When I don't have time to shop or produce an elaborate dessert (who am I kidding? I hardly ever make elaborate desserts), my fallback is inevitably the almond torte from "Chez Panisse Desserts" by Lindsay Shere. The book is a classic and includes illustrations by artist Wayne Thiebaud.
Butter, eggs, flour, vanilla extract, I've always got. And most of the time I keep some rolls of almond paste lurking somewhere in the pantry.
That's basically it.
Time to mix up the batter: maybe five minutes, including dragging out the mixer and putting it back again and cutting a parchment paper circle for the bottom of the springform cake tin. It's important to beat the eggs in one by one.
Sometimes while the cake is baking (it takes an hour or so), I cut a snowflake stencil for dusting the powdered sugar on top.
Oh, and you want to bake the cake ahead of time, so it has time to cool.
Easy.
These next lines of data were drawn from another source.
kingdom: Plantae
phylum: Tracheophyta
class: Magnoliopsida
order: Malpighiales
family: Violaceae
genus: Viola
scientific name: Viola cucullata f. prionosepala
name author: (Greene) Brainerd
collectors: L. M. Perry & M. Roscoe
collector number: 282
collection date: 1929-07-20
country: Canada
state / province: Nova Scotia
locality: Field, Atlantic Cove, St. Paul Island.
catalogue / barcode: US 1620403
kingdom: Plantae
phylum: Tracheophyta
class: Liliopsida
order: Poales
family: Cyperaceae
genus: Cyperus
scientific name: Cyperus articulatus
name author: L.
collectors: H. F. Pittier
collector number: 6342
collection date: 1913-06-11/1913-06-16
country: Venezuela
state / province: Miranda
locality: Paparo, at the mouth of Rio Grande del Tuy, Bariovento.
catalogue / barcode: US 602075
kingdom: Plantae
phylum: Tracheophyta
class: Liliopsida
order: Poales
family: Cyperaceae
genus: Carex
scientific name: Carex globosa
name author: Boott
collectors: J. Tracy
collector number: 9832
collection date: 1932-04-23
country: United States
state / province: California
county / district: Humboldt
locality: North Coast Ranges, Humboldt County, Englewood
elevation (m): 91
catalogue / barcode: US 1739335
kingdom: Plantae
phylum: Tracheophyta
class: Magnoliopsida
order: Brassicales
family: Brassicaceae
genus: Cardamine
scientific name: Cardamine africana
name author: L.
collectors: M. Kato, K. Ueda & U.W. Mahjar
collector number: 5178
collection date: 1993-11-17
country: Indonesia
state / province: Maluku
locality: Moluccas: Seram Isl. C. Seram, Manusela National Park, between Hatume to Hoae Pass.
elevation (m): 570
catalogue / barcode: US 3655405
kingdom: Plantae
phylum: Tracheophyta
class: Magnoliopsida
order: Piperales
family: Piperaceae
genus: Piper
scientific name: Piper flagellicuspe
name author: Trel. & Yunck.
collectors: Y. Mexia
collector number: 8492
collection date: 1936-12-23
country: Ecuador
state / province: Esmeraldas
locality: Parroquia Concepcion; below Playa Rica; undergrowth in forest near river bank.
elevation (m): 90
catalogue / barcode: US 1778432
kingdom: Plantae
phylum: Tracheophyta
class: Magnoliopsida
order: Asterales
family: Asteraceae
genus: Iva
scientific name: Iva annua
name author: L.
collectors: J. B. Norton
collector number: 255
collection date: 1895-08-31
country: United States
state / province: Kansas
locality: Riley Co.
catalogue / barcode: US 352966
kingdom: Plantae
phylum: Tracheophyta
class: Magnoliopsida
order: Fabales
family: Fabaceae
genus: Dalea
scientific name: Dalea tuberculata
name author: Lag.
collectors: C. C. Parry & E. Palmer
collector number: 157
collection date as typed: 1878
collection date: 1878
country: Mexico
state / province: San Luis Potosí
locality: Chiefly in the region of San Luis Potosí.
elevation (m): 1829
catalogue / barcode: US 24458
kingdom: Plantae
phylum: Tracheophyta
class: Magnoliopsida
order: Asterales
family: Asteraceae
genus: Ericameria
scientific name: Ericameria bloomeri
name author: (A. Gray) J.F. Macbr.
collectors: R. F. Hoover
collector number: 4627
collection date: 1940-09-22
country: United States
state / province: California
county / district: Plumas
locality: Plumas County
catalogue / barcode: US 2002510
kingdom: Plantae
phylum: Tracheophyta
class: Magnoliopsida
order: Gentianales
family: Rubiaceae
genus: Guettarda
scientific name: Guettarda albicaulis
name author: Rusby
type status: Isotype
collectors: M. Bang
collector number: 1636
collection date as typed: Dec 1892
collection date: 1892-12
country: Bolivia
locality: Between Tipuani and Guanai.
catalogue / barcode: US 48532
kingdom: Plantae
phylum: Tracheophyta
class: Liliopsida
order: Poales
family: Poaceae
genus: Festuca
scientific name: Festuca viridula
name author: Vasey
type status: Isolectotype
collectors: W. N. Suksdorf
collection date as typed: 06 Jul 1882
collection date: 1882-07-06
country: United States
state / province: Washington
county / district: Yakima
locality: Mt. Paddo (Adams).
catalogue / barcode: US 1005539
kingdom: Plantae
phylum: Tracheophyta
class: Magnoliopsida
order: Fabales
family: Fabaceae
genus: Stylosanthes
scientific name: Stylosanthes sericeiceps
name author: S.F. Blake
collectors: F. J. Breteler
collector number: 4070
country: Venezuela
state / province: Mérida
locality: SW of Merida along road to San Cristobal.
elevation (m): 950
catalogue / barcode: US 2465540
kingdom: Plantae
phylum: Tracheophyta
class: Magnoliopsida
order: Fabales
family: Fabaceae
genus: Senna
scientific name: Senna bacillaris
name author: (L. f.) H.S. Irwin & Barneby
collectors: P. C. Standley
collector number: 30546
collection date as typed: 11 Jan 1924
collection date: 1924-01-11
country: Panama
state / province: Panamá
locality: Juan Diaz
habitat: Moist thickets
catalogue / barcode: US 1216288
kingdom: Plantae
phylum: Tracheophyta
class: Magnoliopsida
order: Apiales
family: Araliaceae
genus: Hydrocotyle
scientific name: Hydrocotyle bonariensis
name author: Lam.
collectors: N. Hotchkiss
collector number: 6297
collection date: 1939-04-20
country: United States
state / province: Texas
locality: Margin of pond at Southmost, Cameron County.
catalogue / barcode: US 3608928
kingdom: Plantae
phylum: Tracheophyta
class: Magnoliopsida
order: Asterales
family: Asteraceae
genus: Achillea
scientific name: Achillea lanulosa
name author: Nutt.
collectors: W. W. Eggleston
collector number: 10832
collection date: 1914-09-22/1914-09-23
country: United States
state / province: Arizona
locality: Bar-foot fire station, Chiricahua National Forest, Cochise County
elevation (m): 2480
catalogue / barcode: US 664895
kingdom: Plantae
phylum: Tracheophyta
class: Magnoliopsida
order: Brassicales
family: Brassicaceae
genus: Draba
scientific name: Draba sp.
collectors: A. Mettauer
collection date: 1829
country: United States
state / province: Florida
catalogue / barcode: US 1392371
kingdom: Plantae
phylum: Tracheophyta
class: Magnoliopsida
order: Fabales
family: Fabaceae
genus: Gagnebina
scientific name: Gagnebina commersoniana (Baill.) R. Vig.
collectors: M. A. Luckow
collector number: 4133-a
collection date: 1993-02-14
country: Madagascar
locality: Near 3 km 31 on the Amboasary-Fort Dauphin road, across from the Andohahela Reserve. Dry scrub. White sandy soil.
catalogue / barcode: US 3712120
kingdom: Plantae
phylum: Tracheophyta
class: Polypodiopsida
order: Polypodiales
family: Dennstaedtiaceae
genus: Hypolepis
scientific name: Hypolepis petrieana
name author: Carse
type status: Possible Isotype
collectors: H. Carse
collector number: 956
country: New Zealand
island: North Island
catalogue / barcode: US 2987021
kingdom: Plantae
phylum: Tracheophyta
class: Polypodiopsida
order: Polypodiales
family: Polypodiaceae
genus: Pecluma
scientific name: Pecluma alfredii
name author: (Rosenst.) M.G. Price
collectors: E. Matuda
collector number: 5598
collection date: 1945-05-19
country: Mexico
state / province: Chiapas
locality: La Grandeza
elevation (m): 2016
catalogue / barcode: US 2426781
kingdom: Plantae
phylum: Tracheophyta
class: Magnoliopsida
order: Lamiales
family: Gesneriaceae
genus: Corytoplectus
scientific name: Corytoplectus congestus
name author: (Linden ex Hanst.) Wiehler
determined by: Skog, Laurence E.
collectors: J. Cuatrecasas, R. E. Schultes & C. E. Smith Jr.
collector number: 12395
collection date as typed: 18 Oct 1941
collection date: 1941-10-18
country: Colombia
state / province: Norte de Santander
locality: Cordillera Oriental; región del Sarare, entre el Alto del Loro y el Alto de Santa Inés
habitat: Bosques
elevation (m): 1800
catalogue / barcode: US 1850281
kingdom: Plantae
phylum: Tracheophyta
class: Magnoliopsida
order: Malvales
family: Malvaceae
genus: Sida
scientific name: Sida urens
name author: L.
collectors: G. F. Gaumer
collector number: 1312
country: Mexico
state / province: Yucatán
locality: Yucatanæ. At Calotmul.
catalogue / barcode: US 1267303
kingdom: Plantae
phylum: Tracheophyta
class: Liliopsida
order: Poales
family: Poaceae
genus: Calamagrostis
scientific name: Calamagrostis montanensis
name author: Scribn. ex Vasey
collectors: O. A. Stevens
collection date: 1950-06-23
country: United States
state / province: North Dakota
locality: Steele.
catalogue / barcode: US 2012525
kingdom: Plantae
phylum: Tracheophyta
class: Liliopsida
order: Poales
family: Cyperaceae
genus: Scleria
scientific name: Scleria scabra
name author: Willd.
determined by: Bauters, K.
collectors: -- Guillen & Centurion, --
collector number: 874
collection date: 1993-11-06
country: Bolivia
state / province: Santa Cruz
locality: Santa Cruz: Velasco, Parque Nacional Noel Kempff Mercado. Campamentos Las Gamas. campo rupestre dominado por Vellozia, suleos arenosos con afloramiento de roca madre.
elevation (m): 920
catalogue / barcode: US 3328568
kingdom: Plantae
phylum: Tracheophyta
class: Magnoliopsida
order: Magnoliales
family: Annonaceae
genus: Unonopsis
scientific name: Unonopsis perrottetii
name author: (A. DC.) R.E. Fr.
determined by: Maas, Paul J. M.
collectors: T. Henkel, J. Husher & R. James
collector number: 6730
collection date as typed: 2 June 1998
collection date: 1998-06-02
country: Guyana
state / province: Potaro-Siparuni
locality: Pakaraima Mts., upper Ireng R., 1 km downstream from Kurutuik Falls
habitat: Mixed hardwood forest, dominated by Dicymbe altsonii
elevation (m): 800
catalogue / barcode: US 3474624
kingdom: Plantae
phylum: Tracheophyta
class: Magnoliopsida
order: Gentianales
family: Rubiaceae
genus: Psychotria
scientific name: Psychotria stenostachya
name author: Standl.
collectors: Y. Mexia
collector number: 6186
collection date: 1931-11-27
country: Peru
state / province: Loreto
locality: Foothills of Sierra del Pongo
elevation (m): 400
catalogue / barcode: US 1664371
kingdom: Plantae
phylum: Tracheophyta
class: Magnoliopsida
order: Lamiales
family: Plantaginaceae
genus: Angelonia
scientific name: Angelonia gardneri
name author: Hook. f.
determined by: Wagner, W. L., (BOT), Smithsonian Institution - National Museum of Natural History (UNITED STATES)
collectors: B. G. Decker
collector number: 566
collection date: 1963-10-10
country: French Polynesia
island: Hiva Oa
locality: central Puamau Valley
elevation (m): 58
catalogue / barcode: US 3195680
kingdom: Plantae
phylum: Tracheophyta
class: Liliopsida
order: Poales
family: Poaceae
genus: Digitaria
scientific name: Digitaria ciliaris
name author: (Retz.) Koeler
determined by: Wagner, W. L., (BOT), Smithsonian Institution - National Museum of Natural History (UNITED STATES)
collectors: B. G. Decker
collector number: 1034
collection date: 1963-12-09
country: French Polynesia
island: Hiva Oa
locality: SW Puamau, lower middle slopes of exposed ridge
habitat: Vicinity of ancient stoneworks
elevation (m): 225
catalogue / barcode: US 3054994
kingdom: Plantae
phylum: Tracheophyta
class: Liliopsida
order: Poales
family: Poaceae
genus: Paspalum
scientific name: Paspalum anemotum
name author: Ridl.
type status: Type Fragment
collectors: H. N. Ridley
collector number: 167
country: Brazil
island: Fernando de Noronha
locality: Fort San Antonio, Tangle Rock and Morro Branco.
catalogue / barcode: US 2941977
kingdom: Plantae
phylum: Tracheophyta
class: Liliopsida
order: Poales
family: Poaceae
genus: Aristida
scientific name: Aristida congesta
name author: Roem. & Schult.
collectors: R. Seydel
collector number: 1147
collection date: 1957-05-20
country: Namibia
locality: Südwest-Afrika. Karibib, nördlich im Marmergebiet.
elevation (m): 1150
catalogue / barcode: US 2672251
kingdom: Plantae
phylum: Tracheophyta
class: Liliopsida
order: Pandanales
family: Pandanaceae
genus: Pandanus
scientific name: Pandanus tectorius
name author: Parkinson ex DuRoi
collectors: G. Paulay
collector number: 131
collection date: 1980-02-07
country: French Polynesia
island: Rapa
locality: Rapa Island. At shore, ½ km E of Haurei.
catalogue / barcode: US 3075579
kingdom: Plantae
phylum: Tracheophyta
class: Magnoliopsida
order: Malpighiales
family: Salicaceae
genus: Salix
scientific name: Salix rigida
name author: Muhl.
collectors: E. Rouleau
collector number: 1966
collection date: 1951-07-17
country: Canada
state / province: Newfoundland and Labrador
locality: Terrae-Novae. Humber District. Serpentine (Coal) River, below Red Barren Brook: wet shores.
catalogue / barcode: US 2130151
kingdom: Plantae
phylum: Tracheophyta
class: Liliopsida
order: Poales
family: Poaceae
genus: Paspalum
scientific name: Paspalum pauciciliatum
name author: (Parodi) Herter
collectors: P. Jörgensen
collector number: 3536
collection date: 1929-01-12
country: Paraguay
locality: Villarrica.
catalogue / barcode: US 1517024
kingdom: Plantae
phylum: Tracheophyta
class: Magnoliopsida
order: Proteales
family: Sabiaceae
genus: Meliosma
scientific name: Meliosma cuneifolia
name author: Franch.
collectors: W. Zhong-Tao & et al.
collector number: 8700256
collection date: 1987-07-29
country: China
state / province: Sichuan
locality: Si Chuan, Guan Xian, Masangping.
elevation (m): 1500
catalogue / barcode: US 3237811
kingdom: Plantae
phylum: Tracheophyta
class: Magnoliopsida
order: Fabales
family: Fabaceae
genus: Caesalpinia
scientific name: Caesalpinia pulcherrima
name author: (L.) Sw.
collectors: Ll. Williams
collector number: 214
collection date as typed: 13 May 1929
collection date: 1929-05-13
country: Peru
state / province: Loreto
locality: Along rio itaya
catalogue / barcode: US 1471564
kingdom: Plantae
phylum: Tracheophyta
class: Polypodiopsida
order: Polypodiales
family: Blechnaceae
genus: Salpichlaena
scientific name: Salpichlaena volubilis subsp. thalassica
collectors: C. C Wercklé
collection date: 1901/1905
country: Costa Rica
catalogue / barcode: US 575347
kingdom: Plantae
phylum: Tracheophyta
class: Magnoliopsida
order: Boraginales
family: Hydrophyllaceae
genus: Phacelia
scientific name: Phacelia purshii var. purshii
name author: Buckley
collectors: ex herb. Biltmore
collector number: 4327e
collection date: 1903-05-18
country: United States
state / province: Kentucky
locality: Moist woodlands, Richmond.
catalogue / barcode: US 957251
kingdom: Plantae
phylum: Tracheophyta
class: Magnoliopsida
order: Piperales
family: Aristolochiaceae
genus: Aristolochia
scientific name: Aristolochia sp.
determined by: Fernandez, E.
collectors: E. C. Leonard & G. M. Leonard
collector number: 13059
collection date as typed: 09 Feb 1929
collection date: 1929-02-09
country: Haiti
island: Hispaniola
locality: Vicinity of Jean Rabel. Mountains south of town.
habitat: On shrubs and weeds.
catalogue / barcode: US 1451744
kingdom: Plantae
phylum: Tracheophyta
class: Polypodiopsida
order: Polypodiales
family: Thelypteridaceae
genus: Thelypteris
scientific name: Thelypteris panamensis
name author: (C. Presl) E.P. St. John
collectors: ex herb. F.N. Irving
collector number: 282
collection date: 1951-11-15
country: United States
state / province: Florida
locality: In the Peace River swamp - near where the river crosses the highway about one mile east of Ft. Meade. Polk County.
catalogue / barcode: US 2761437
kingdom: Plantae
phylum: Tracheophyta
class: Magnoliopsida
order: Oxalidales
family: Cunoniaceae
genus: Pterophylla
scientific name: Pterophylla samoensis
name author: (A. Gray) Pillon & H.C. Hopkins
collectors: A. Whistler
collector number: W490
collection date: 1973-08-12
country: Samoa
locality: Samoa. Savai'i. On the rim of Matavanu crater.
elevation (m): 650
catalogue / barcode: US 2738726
Easy as, well, not pie, but pound cake.
Everybody, everybody loves this cake. Thank you, Lindsay Shere. And happy birthday Chez Panisse, which celebrates its 40th anniversary later this month.
"Chez Panisse Desserts" by Lindsay Remolif Shere (Random House, New York, 1985, 341 pages, $17.95). Random House published a paperback edition in 1994, which is still in print and available online through the restaurant.